• Excerpt provided:
--- start ---

Dani Alves has revealed that he came close to tears when Juventus
defeated his former team Barcelona in the quarter-finals of this
season’s Champions League, and says he felt “disrespected” by the Spanish club when he left the Camp Nou for the Serie A winners last June.
The right-back is expected to start against Real Madrid in the final
on Saturday and has been in exceptional form during Juventus’s European
run, creating three of their four goals in the semi-final against Monaco
and scoring the other. But, writing exclusively for the Players’ Tribune website, he explained that his affection for Barcelona led to some mixed emotions after the 3-0 aggregate win in April.
“When we beat Barcelona
in the Champions League, I walked up to my brother Neymar and gave him a
hug,” he said. “He was crying, and a part of me felt like crying, too.”
Alves, who spent eight years at Barcelona before departing on a free
transfer with a year left on his contract, says Barcelona is “still in
my blood” and that he remains frustrated by the manner of his exit.
“Was I disrespected by the board of directors before I left the club
last summer? Absolutely,” he said. “That is simply how I feel, and you
can never tell me any different. But you cannot play for a club for
eight years, and achieve everything that we did, and not have that club
in your heart forever. Managers, players and board members come and go.
But Barça will never go away.
“Before I went to Juventus, I made a final promise to the board at Barcelona. I said: ‘You’re going to miss me.’
“I didn’t mean as a player. Barça have plenty of incredible players.
What I meant was that they were going to miss my spirit. They were going
to miss the care I had for the dressing room. They were going to miss
the blood I spilled every time I put on the shirt.”
During his time at Barcelona, Alves won 23 trophies – including three
Champions Leagues and six La Liga titles. He was one of Pep Guardiola’s
first signings, arriving from Sevilla in 2008, and describes his former
manager as a “genius” with uncanny reading of the game.
“Pep would tell you exactly how everything was going to happen in a
match before it even happened,” he said. “The sensation when we left
every one of his pre-match talks was like we were already up three-nil.
We were so empowered, so prepared, that it felt like we were already
winning.”
Guardiola, who is under pressure to begin replicating that success at
Manchester City, reshaped Alves’s understanding of football. “Pep was
the first coach in my life who showed me how to play without the ball,”

--- end ---

• Problem description: Please retype the Dani Alves article from "But Barça will" to "of the game." word for word.

• Collected data entries:
--- start ---

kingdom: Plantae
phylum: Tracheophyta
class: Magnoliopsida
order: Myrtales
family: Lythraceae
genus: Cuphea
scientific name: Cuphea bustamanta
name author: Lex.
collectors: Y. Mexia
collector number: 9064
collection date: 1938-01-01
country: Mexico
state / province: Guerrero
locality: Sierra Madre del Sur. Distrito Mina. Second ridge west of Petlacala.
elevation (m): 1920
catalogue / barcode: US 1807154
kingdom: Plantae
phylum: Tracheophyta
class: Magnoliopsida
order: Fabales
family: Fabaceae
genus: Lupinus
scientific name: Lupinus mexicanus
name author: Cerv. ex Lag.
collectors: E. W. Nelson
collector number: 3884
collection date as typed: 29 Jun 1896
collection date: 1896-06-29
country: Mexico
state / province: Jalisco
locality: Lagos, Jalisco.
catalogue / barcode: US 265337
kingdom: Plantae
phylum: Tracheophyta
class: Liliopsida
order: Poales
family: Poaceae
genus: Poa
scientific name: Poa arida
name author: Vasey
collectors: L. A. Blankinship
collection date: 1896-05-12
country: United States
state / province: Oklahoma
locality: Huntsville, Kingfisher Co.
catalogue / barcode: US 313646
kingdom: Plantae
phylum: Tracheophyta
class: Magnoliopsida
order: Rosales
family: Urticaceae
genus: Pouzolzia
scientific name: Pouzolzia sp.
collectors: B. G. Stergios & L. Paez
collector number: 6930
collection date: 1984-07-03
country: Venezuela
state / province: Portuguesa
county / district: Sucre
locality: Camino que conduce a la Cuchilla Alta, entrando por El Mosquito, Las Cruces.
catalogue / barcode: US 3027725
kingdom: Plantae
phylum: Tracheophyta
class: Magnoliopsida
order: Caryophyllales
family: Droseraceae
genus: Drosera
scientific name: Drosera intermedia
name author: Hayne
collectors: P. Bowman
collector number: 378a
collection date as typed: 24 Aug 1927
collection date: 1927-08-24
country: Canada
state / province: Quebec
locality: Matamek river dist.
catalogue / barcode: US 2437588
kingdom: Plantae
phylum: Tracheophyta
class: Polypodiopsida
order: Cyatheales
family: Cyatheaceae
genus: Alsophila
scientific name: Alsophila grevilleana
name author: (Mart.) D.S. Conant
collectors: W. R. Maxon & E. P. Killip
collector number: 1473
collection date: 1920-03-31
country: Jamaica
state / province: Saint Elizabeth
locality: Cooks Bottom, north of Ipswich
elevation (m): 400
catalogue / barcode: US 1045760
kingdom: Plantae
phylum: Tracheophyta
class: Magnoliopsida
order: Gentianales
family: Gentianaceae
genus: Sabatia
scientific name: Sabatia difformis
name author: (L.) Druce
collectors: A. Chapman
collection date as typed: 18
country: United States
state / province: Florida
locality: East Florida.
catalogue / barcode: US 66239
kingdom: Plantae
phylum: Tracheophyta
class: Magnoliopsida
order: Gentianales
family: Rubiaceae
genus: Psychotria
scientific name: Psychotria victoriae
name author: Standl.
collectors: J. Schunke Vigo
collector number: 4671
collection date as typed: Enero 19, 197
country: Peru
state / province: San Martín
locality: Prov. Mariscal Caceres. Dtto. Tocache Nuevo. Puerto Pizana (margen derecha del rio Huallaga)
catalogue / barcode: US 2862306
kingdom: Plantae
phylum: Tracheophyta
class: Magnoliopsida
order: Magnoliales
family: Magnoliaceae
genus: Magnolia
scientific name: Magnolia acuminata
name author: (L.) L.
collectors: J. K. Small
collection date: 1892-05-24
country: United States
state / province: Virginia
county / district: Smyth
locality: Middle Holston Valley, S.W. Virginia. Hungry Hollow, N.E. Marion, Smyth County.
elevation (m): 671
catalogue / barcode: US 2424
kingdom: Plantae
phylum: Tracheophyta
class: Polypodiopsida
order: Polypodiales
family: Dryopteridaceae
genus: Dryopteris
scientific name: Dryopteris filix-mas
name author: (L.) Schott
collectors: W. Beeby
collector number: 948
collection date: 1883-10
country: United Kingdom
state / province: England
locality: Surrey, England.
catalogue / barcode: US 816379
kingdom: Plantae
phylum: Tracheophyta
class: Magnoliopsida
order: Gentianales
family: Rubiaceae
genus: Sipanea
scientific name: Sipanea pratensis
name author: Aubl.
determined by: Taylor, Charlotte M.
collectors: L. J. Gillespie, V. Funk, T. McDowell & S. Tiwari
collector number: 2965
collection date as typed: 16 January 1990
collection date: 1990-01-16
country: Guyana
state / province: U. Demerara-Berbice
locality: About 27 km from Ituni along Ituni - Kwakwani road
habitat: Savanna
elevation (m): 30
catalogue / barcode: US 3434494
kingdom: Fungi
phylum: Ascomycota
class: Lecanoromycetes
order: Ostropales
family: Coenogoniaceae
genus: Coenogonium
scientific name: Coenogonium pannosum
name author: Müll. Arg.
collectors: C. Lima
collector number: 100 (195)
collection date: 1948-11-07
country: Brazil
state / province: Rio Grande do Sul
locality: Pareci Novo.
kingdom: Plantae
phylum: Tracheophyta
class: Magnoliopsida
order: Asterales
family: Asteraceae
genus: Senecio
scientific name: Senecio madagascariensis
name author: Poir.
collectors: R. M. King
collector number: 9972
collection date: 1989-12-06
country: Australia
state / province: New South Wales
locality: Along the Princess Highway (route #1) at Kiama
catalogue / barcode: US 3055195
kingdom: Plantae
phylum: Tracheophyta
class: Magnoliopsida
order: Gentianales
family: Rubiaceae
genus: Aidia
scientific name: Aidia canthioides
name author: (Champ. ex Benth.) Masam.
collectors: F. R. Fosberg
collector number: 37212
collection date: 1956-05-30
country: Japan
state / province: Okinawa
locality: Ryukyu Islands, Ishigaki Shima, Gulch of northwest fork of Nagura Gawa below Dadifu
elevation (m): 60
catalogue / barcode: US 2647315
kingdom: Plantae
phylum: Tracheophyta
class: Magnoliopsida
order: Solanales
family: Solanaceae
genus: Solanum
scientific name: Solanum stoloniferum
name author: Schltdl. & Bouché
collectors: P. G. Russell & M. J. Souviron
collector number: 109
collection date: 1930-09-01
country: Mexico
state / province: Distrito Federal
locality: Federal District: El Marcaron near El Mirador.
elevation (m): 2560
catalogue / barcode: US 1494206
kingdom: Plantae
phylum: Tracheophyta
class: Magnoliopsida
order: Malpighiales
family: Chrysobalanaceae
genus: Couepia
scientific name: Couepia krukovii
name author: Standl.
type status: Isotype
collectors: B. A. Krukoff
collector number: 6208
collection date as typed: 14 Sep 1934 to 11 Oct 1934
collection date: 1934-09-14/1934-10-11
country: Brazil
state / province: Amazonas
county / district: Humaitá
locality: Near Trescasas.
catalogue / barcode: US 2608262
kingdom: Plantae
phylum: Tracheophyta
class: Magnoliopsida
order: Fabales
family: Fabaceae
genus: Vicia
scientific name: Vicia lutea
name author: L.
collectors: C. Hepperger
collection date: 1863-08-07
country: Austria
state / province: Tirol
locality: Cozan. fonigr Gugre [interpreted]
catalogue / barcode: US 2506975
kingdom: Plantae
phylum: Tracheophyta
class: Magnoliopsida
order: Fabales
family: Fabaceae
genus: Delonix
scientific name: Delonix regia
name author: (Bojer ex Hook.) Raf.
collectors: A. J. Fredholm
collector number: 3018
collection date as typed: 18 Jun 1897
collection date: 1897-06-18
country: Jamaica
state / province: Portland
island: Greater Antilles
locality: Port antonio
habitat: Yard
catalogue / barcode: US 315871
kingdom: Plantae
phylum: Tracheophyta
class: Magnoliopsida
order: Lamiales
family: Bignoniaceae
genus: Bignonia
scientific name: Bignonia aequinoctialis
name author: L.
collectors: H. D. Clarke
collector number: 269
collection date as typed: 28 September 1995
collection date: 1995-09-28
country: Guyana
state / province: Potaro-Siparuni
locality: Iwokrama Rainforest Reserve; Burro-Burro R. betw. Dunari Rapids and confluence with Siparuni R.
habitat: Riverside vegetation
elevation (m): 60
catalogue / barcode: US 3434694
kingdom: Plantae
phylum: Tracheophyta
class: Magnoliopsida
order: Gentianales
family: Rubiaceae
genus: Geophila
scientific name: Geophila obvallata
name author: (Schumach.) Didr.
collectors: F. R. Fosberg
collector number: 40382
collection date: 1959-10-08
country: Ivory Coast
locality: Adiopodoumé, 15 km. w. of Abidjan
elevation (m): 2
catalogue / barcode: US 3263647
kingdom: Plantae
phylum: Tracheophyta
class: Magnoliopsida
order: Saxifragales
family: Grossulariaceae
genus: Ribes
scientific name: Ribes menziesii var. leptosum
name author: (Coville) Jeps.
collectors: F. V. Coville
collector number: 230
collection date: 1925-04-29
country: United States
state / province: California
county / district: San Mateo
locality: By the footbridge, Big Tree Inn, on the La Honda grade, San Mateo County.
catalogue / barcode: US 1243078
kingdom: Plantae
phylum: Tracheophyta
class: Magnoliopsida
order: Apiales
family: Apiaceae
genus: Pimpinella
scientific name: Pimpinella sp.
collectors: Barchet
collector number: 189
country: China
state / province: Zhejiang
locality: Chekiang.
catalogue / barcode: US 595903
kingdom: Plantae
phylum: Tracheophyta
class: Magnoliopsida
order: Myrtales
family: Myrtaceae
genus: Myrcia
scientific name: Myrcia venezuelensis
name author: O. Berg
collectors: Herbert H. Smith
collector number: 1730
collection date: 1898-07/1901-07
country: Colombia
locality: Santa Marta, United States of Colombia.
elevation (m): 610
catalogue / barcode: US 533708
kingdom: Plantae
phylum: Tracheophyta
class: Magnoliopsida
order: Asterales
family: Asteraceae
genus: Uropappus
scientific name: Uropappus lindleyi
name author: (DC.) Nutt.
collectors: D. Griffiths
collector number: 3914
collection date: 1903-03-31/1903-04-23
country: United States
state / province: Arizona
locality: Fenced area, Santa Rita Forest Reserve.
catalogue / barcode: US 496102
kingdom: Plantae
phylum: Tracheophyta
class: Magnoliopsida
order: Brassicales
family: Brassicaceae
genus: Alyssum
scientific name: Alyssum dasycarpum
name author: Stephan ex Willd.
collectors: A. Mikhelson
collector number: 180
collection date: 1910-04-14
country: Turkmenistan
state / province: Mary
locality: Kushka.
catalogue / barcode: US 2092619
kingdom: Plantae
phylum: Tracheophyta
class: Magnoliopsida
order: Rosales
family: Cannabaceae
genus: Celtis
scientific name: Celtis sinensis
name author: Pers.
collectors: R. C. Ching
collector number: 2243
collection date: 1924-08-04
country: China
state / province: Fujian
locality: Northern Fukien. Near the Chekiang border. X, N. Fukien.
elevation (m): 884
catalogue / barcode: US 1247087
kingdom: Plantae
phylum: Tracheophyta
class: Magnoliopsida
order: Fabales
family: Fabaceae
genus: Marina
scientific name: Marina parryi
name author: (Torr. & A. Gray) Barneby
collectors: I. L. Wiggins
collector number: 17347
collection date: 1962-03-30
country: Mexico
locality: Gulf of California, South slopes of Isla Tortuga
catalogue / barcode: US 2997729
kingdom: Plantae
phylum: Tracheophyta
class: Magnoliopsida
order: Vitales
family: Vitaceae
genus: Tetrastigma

--- end ---

• Response for this exercise:
But Barça will never go away.
“Before I went to Juventus, I made a final promise to the board at Barcelona. I said: ‘You’re going to miss me.’
“I didn’t mean as a player. Barça have plenty of incredible players.
What I meant was that they were going to miss my spirit. They were going
to miss the care I had for the dressing room. They were going to miss
the blood I spilled every time I put on the shirt.”
During his time at Barcelona, Alves won 23 trophies – including three
Champions Leagues and six La Liga titles. He was one of Pep Guardiola’s
first signings, arriving from Sevilla in 2008, and describes his former
manager as a “genius” with uncanny reading of the game.